As estatísticas da Câmara dos Solicitadores revelam que, no ano passado, os agentes de execução receberam 4.172 processos de entrega de coisa certa, sendo que "a esmagadora maioria correspondem a despejos", explica o presidente. Em 2011 tinham sido um pouco mais, atingindo os 4.855. Agora, admite, "vai haver um ‘boom’, uma corrida aos despejos, motivada por todo o ruído mediático" e as garantias "de que tudo será mais rápido. Vão aparecer pessoas que antes não estavam para se chatear e agora avançam para o despejo".

Os números mais recentes do Balcão Nacional do Arrendamento (BNA), fornecidos pelo Ministério da Justiça, revelam que até à passada quinta-feira, 28 de Fevereiro, tinham dado entrada no BNA 575 procedimentos, uma média diária perto de doze despejos. E o principal "incentivo" aos proprietários deverá ser a rapidez que o BNA garante. Antes, recorda o solicitador, nas grande comarcas, com muitos processos pendentes, era por vezes preciso esperar "dois ou três anos para que o juiz dissesse ‘arrombe-se a porta’, uma vez que os despejos não eram processos urgentes", como agora passou a acontecer.

Governo deve preparar uma "resposta social"

Muito embora não tenha ainda registado casos com a gravidade dos que acontecem em Espanha, envolvendo suicídios, José Carlos Resende não tem dúvidas de que, com a crise, aumenta o incumprimento nas rendas e os despejos. A isso soma-se a entrada em vigor da nova lei, apesar das cláusulas de salvaguarda que contém.

"Vamos ter problemas sociais em zonas caracterizadas das cidades, onde durante anos e anos não houve aumentos de rendas", alerta, acrescentando que "vai haver dois momentos de grande incremento [dos despejos]: dentro de alguns meses, relativamente às pessoas que têm menos de 65 anos que estão desempregados, têm algumas dificuldades, e novamente daqui a cinco anos [findo o período de transição]." O mais preocupante, acrescenta, "é que a experiência tem mostrado que o funcionamento da resposta social é mau." E há "situações extremamente graves". Se os idosos, por exemplo, "não podem pura e simplesmente ser despejados, porque essas situações à partida têm um travão assegurado", noutros casos isso não acontece. "Temos muitas situações de pessoas que estão próximas da deficiência, viciados em álcool, drogas ou jogo, temos desempregados de longa duração que deixam de poder pagar a renda". Para esses, defende, "é assisado que o Governo crie ‘task forces’ para responder quando chegar o momento".

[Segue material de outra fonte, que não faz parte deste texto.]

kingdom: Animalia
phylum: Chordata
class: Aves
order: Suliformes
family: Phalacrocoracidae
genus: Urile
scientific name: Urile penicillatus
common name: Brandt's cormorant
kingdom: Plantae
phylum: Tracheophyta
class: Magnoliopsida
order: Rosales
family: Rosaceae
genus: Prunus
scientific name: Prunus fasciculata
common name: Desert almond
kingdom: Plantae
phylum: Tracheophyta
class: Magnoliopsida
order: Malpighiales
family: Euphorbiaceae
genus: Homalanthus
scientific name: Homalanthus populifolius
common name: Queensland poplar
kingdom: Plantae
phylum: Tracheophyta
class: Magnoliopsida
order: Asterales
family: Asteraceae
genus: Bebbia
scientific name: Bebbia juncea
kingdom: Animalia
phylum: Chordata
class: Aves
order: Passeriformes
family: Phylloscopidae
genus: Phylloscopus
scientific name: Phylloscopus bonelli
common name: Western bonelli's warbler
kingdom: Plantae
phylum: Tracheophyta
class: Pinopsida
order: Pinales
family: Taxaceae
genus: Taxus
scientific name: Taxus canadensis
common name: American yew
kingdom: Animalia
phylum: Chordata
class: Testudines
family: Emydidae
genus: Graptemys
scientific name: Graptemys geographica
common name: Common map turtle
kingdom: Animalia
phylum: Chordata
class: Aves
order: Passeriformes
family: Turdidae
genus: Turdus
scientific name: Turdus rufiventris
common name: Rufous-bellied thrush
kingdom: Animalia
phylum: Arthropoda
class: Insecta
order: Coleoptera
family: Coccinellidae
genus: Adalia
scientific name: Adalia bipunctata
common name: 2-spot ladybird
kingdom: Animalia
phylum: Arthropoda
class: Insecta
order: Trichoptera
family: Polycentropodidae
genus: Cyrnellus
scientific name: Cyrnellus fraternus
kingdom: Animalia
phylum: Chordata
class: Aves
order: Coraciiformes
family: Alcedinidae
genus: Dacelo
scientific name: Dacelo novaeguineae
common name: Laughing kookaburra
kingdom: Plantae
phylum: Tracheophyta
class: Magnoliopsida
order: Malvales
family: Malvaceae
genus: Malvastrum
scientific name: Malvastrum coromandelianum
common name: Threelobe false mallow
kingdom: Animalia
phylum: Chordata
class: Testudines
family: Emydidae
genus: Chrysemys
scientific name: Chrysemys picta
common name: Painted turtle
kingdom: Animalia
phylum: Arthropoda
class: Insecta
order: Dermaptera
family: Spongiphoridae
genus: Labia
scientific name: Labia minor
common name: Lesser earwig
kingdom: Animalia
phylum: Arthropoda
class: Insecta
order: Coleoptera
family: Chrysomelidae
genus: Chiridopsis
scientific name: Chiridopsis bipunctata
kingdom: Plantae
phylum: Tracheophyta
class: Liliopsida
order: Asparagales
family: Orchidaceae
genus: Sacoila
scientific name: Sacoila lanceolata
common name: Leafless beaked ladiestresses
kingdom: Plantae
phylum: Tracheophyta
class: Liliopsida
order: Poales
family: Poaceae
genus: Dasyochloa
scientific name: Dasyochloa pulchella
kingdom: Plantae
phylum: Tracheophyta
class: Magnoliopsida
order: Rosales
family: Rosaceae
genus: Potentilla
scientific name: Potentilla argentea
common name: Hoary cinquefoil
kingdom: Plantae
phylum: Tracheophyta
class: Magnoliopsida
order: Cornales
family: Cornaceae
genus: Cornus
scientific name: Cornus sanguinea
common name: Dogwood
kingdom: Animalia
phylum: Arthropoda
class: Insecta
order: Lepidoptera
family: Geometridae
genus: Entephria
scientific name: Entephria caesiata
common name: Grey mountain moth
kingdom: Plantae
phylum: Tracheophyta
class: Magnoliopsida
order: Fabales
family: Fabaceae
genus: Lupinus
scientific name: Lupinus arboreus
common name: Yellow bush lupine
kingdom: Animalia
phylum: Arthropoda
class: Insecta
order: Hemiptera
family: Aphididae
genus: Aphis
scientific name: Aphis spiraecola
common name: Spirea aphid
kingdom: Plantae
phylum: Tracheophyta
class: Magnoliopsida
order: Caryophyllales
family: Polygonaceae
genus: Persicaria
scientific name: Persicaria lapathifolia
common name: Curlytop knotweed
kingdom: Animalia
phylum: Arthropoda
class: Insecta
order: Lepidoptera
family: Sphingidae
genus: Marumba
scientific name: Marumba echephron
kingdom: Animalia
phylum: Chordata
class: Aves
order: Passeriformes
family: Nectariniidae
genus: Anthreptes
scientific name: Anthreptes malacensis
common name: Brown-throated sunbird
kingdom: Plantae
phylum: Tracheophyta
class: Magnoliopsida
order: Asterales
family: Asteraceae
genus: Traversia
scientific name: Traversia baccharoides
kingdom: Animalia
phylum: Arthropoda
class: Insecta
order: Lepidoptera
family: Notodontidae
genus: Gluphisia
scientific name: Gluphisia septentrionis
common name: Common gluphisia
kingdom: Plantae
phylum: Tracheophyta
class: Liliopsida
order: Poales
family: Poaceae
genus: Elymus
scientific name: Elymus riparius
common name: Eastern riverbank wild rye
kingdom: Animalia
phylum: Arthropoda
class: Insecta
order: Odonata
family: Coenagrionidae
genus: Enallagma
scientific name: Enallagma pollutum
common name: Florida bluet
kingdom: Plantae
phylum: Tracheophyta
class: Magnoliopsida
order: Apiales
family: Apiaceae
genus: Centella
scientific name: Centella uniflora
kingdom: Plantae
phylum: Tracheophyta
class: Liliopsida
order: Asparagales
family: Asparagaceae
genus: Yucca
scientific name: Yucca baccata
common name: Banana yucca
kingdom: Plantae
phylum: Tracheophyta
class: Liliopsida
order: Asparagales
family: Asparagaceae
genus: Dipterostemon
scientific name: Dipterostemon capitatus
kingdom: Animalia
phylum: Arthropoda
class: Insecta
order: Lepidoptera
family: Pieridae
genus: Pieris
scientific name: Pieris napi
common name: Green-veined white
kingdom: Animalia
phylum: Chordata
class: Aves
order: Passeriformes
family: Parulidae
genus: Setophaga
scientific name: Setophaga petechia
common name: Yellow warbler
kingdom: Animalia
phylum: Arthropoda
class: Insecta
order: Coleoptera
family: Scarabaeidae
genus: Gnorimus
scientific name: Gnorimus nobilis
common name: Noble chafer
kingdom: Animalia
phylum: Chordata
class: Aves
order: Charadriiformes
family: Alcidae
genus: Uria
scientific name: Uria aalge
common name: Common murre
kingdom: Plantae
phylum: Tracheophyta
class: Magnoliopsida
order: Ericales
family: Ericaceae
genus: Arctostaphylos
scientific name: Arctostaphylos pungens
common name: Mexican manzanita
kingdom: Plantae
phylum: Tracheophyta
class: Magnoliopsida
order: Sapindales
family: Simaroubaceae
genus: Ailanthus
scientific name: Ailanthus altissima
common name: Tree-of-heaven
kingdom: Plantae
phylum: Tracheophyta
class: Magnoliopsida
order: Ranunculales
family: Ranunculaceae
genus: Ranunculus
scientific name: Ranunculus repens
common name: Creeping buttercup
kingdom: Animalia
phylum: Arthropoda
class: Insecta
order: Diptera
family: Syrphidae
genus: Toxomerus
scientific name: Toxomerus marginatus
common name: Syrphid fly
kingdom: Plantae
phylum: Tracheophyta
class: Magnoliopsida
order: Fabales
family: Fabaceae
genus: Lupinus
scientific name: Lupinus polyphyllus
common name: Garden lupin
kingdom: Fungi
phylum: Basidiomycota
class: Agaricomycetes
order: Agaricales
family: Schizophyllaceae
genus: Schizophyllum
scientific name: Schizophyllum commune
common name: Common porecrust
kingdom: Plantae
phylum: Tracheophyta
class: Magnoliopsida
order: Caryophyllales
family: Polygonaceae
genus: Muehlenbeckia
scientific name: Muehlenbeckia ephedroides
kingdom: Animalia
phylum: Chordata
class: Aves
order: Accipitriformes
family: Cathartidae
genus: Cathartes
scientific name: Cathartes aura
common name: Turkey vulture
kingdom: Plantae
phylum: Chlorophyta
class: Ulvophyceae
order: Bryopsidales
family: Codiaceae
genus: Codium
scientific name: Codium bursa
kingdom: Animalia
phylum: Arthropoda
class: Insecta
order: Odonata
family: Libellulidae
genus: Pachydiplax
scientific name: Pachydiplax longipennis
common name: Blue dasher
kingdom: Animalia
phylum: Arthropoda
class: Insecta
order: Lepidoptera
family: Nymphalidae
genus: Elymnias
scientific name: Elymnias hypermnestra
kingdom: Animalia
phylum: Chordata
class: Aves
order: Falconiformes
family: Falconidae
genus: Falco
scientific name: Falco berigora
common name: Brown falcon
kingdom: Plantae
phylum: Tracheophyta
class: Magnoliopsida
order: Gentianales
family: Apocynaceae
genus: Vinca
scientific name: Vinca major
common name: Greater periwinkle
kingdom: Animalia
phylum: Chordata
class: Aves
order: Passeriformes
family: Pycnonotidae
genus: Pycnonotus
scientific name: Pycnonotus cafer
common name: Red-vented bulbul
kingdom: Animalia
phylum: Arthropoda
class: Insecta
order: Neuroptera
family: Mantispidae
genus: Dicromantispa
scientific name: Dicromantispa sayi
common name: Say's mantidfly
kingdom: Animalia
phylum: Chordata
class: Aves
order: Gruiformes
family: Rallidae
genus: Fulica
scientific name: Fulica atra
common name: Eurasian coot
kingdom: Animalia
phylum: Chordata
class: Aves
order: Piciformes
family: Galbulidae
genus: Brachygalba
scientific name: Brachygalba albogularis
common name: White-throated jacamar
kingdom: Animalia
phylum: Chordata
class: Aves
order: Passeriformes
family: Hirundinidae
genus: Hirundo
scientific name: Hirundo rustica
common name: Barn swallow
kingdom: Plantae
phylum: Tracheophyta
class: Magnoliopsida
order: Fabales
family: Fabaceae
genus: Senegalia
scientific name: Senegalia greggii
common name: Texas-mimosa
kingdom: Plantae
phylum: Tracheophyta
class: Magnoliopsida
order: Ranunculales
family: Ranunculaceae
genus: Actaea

Agora, já é muitas vezes necessário envolver várias entidades, como câmaras, freguesias ou Segurança Social, sempre que há casos em que as pessoas não têm para onde ir nem qualquer apoio familiar. "O problema é quando esses casos se tornarem cada vez mais frequentes". Era importante "que tivéssemos um número de emergência por região onde pudéssemos falar e reportar o que se passa. Temos casos humanos muito graves, que serão ainda mais complicados com a crise que estamos a viver", remata.


Os casos mais comuns

Nem sempre é fácil distinguir os "casos sociais" dos impostores.


Mães sozinhas "são os casos mais complicados"

Os casos mais complicados são mulheres sozinhas, com filhos, muitas vezes sem trabalho e sem apoio familiar. "Ainda há pouco tempo tivemos em mãos uma senhora com um filho de seis anos e grávida de gémeos, que vivia numa miséria absoluta", relata o presidente da Câmara dos Solicitadores. "O marido tinha-a abandonado e ela não tinha capacidade de pagar a renda de uma casa absolutamente miserável em que até ficávamos a pensar porque é que o senhorio queria a casa de volta". Mas o que é certo é que queria e o agente de execução, encarregue de fazer o despejo, é que acabou por resolver a situação, accionando a ajuda necessária para que a inquilina conseguisse pagar as rendas em atraso e um apoio para pagar daí para a frente. "Neste caso foi a igreja local que acabou por ajudar e o agente de execução fez a ponte com o senhorio", explica José Carlos Resende. Os "casos sociais", com lhes chama, são frequentes. "Como o daquela senhora idosa que se recusava a sair de uma casa a cair aos bocados porque não tinha sítio para deixar o gato". Neste caso, explica, a Junta de Freguesia lá conseguiu uma vaga num lar que também acolheu o gato.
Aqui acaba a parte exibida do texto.